Chapter 5 : Under My Wing

Beberapa hari berlalu semenjak Agápi tinggal bersamaku. Aku sudah menanyai beberapa saksi yang kami dapatkan dari rumah Myers, tapi tidak satupun dari mereka yang mau berbicara. Jadi, lebih baik kalau kami membiarkan mereka tenang terlebih dahulu. Sementara itu, Agápi sudah mulai terbiasa tinggal di rumahku. Aku juga membiasakan diriku dengan kehadirannya, terutama karena selama ini aku selalu sendirian di rumah.

Penyidikan kasusnya sendiri, kami sudah berhasil menemukan tempat persembunyian Myers, tapi kami memutuskan untuk mengintainya saja dulu, agar tidak terjadi keributan lainnya. Di satu sisi, Pak Jameson juga ingin tau tentang keadaan Agápi, yang dimana aku juga sudah menceritakan keberadaannya bersamaku.
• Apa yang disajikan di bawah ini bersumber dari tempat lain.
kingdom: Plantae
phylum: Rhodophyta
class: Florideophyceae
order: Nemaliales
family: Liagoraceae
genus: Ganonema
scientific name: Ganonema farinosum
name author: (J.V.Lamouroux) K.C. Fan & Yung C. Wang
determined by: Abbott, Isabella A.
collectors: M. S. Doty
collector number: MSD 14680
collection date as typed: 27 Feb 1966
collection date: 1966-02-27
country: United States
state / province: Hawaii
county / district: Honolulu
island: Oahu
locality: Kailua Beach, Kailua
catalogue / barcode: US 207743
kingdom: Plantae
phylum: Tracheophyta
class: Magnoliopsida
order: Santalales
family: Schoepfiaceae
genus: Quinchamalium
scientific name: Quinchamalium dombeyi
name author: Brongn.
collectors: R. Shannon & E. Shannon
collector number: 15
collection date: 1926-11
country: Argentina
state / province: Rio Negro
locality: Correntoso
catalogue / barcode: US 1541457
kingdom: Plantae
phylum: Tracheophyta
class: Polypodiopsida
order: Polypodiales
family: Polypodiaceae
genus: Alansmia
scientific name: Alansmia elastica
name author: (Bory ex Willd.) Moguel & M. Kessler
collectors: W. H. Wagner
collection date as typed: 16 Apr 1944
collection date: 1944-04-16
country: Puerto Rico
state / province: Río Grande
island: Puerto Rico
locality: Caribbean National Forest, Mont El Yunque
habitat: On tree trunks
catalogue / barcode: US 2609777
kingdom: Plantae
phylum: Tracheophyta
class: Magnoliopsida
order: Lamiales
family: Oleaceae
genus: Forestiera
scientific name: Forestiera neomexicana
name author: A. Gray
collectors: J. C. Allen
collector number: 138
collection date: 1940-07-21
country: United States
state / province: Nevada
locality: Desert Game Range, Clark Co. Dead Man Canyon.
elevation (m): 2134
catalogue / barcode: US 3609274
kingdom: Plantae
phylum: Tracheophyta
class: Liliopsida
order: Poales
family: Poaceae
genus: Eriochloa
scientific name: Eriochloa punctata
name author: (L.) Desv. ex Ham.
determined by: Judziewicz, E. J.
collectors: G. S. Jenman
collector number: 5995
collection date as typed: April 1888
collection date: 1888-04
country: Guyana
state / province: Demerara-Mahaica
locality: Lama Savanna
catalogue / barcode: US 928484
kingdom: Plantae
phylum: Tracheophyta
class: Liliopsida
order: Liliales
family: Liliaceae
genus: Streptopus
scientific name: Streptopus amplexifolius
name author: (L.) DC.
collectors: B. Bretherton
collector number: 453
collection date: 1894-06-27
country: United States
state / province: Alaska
Pagi ini, saat aku dan Agápi baru saja selesai sarapan, aku melihat ponselku yang kuletakkan di atas meja tiba - tiba saja bergetar. Langsung saja kuambil, dan layar menampilkan bahwa ada sebuah telepon masuk dari Pak Jameson. Aku langsung berdiri dan menjauh dari Agápi, kemudian mengangkat teleponnya.

"Halo? Pak James? Ada apa?" Sapaku.

"Ah, baguslah kalau kamu langsung angkat. Kukira kamu masih tidur." Canda Pak James.

"Mungkin karena aku punya seseorang yang bisa jadi alaram alami di pagi hari." Sahutku, lalu tersenyum.

"Serius deh, kok aku jadi curiga ya kalo kamu ngebawa cewe itu karena alasan tertentu?"

Aku terkekeh. "Tidak kok, kalau ada niat macam - macam juga ngapain saya kasih tau keberadaannya?"

"Baiklah, baiklah. Jadi, ada perkembangan tentang Agápi?"

"Bapak kan sudah saya kasih tau kalau dia punya sedikit masalah dengan ingatannya dan juga Stockholm Syndrome itu."

"Saya tau. Yang saya maksud adalah, apa dia baik - baik saja dengan kamu? Tidak ada tanda rasa risih atau gimana gitu?"

"Tidak ada tuh. Semuanya aman saja."

"Huh, agak aneh ya? Biasanya yang pernah aku lihat, kalau ada yang kena sindrom itu, mereka nggak akan bisa tahan tinggal tanpa si penahannya. Tapi kok ini baik - baik saja?"

"Saya juga tidak tau. Pokoknya dia baik - baik saja."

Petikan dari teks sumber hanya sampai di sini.